Relation between final AE counts and surrounding rock sizes for the samples with different a elastic moduli, b bond failure strains, c sample sizes

Table 3 Fitting parameters for the relation between final AE counts and surrounding rock sizes

Conclusions

A series of coal burst simulations with consideration of the surrounding rock and the unloading effect are conducted by using DVIB. The influence of in situ stress, surrounding rock stiffness and surrounding rock size on coal burst is studied quantitatively.

The simulated results show that there is a critical in situ stress of unloading failure, which is about 0.7 times of UCS. When the initial in situ stress exceeds this critical value, the unloading can induce the failure of RCR. With the increase of the initial in situ stress, more AEs are generated in a shorter time and the unloading failure of RCR is more violent.

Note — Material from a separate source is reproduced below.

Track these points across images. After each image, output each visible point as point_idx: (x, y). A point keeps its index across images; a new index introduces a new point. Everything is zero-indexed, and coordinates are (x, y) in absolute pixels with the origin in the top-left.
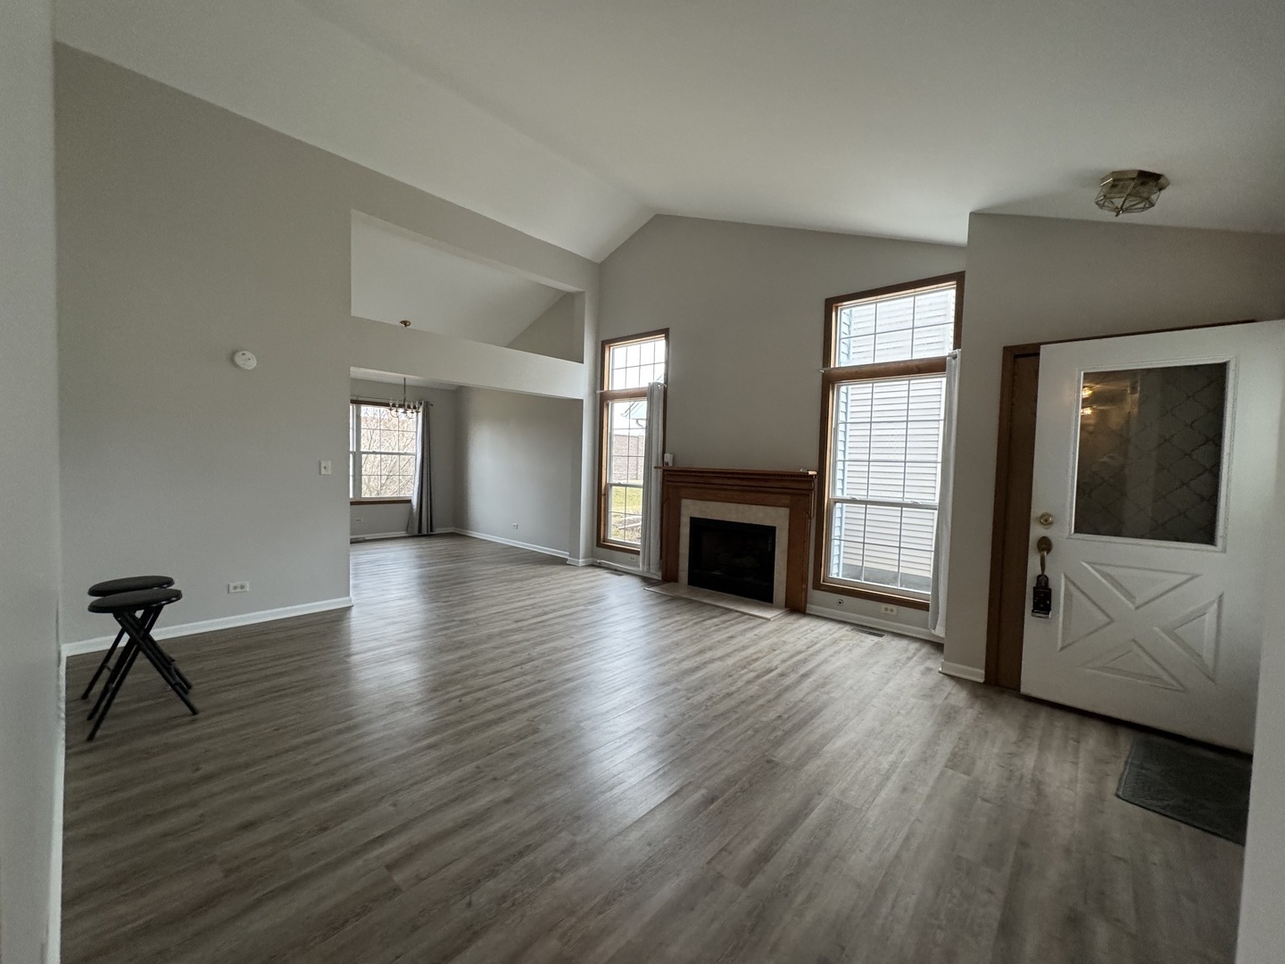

There is a critical surrounding rock stiffness, which is about 8.0 times the coal stiffness. When the surrounding rock stiffness is smaller than the critical value, a softer surrounding rock makes the unloading failure more violent. When the surrounding rock stiffness exceeds the critical value, the surrounding rock stiffness has almost no effect on the unloading failure.

The effective size of surrounding rock affecting the unloading failure is about 4.0 times the coal seam size. The surrounding rock outside the effective size has almost no effect on the unloading failure.